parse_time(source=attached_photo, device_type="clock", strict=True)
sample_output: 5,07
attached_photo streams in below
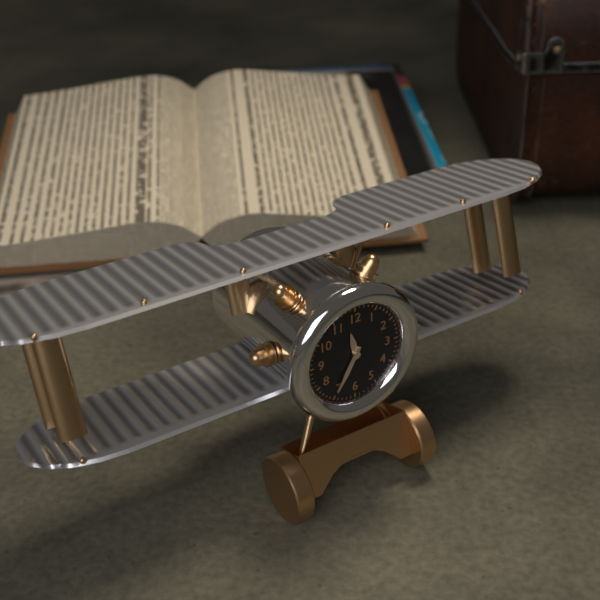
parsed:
11,35
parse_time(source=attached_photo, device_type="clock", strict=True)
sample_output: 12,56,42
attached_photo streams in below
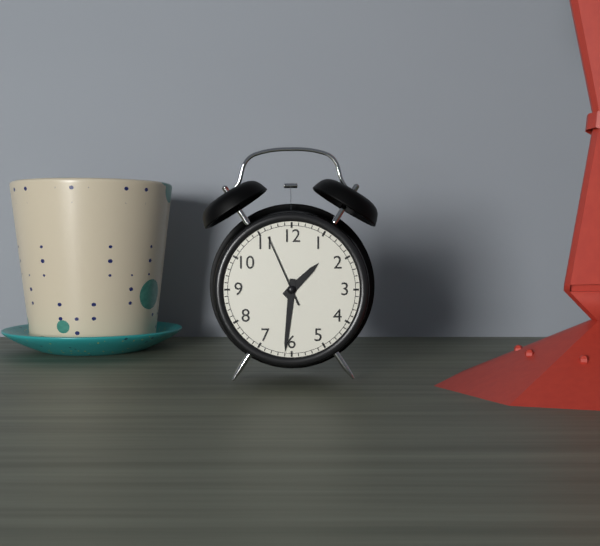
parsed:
1,31,56
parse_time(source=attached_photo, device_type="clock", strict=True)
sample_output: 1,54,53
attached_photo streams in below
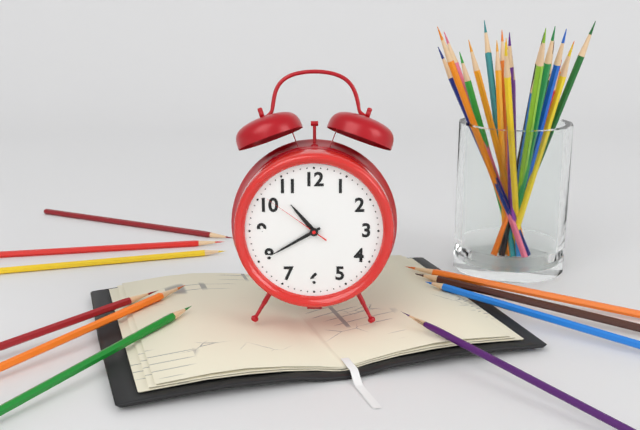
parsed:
10,40,51
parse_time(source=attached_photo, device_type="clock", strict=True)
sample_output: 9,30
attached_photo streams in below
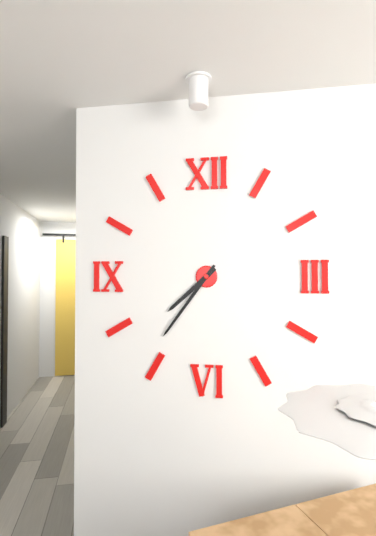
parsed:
7,36
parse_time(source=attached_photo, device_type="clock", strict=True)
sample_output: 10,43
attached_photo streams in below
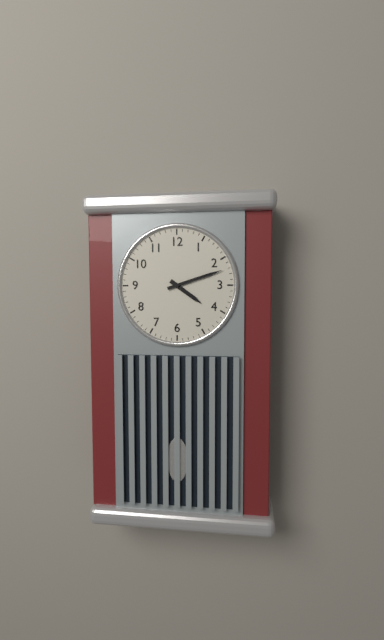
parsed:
4,12
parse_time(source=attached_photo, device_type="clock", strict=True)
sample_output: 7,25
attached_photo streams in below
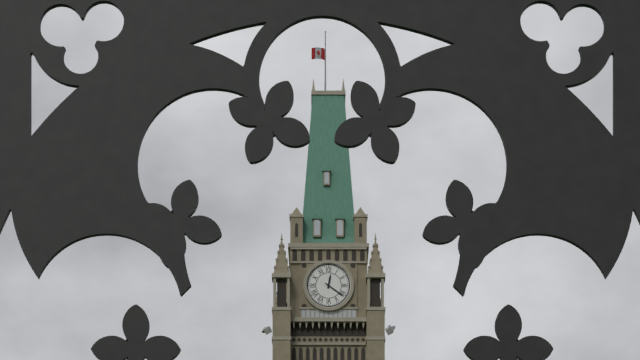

════════════════════

== EXERCISE GOAL ==
Rewrite all of the data above as a numbered list with one line per item and no blank lines. Leave the pictures out.

== PROBLEM SOLUTION ==
1. parse_time(source=attached_photo, device_type="clock", strict=True)
2. sample_output: 5,07
3. attached_photo streams in below
4. parsed:
5. 11,35
6. parse_time(source=attached_photo, device_type="clock", strict=True)
7. sample_output: 12,56,42
8. attached_photo streams in below
9. parsed:
10. 1,31,56
11. parse_time(source=attached_photo, device_type="clock", strict=True)
12. sample_output: 1,54,53
13. attached_photo streams in below
14. parsed:
15. 10,40,51
16. parse_time(source=attached_photo, device_type="clock", strict=True)
17. sample_output: 9,30
18. attached_photo streams in below
19. parsed:
20. 7,36
21. parse_time(source=attached_photo, device_type="clock", strict=True)
22. sample_output: 10,43
23. attached_photo streams in below
24. parsed:
25. 4,12
26. parse_time(source=attached_photo, device_type="clock", strict=True)
27. sample_output: 7,25
28. attached_photo streams in below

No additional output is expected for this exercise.